To win something with OS threads, you must think of tasks that takes on the order of milliseconds rather than less than 0.1ms.
Else you will just pay extra in synchronization costs.

October 18, 2022

On Tuesday, 18 October 2022 at 11:56:30 UTC, Yura wrote:

>
// Then for each Sphere, i.e. dot[i]
// I need to do some arithmetics with itself and other dots
// I have only parallelized the inner loop, i is fixed.

It's usually a much better idea to parallelize the outer loop. Even OpenMP tutorials explain this: https://ppc.cs.aalto.fi/ch3/nested/ (check the "collapse it into one loop" suggestion from it).

>
for (auto j=0;j<Ai.length;j++) {
  A = A ~ Ai[j];
}

This way of appending to an array is very slow and A ~= Ai[j]; is much faster. And even better would be A ~= Ai; instead of the whole loop.

October 18, 2022
On 10/18/22 06:24, Guillaume Piolat wrote:

> To win something with OS threads, you must think of tasks that takes on
> the order of milliseconds rather than less than 0.1ms.
> Else you will just pay extra in synchronization costs.

In other words, the OP can adjust work unit size. It is on the official documentation but I also mention it on slide 72 of the section that starts at the following point:

  https://youtu.be/dRORNQIB2wA?t=1327

Ali

October 18, 2022

Thank you, folks, for your hints and suggestions!

Indeed, I re-wrote the code and got it substantially faster and well paralleled.

Insted of making inner loop parallel, I made parallel both of them. For that I had to convert 2d index into 1d, and then back to 2d. Essentially I had to calculate each element Aij of the matrix, and then I put everything to 1d array.

And yes, A = A ~ Aij was very slow, to avoid it I had to use 2d -> 1d mapping. I will check your solution as well as I like it too.

The more I use the D Language, the more I like it.

On Tuesday, 18 October 2022 at 16:07:22 UTC, Siarhei Siamashka wrote:

>

On Tuesday, 18 October 2022 at 11:56:30 UTC, Yura wrote:

>
// Then for each Sphere, i.e. dot[i]
// I need to do some arithmetics with itself and other dots
// I have only parallelized the inner loop, i is fixed.

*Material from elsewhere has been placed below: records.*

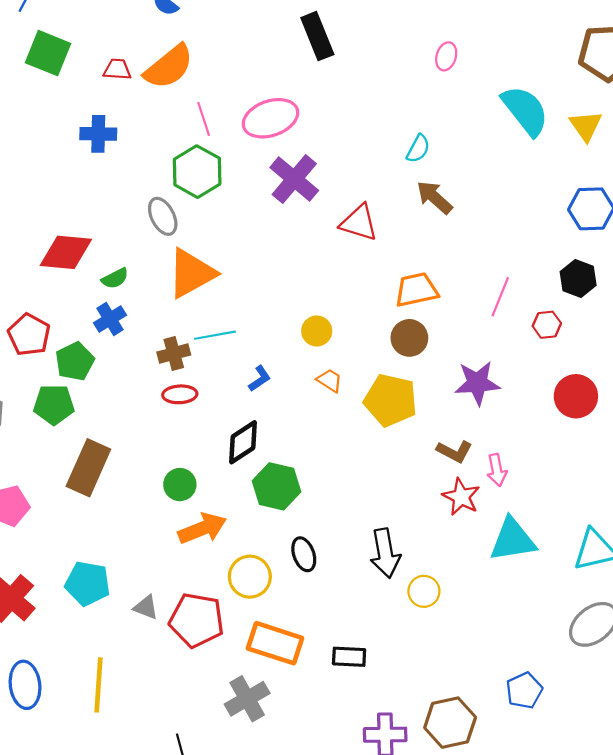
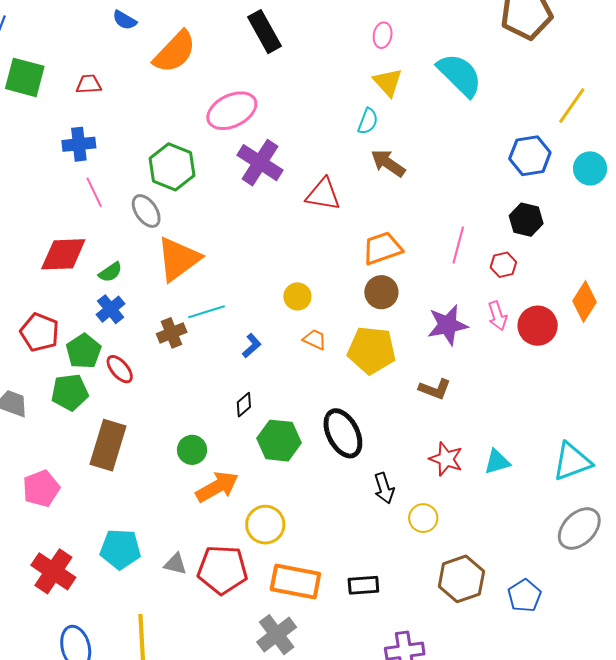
orange semicircle: (169, 67) -> (175, 52), moved
pink line: (204, 119) -> (94, 192), moved
yellow triangle: (586, 126) -> (388, 82), moved
red ellipse: (180, 394) -> (120, 369), moved, turned 60
black diamond: (243, 442) -> (244, 405), size x0.6
pink arrow: (497, 470) -> (498, 316), moved
red star: (461, 497) -> (446, 459), moved
cyan triangle: (513, 540) -> (497, 462), size x0.6
black arrow: (385, 553) -> (384, 488), size x0.7
black ellipse: (304, 554) -> (343, 433), moved, size x1.6
brown hexagon: (450, 723) -> (461, 579), moved

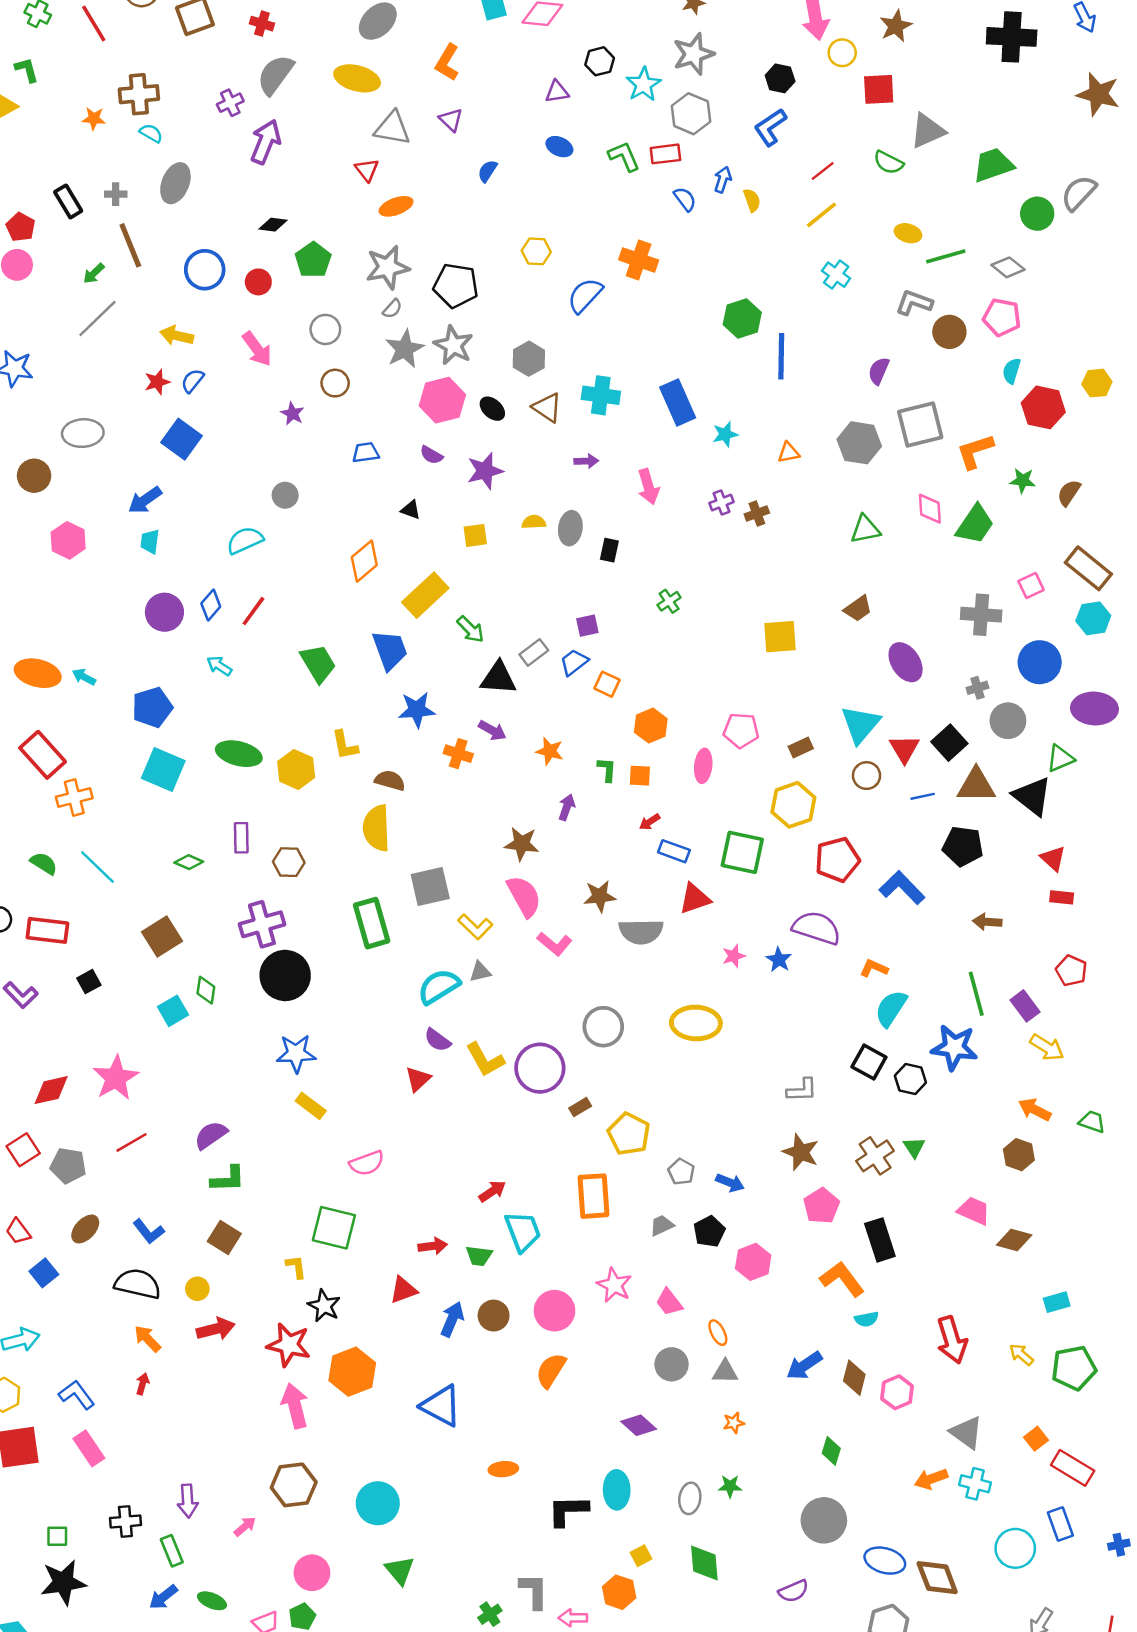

It's usually a much better idea to parallelize the outer loop. Even OpenMP tutorials explain this: https://ppc.cs.aalto.fi/ch3/nested/ (check the "collapse it into one loop" suggestion from it).

>
for (auto j=0;j<Ai.length;j++) {
  A = A ~ Ai[j];
}

This way of appending to an array is very slow and A ~= Ai[j]; is much faster. And even better would be A ~= Ai; instead of the whole loop.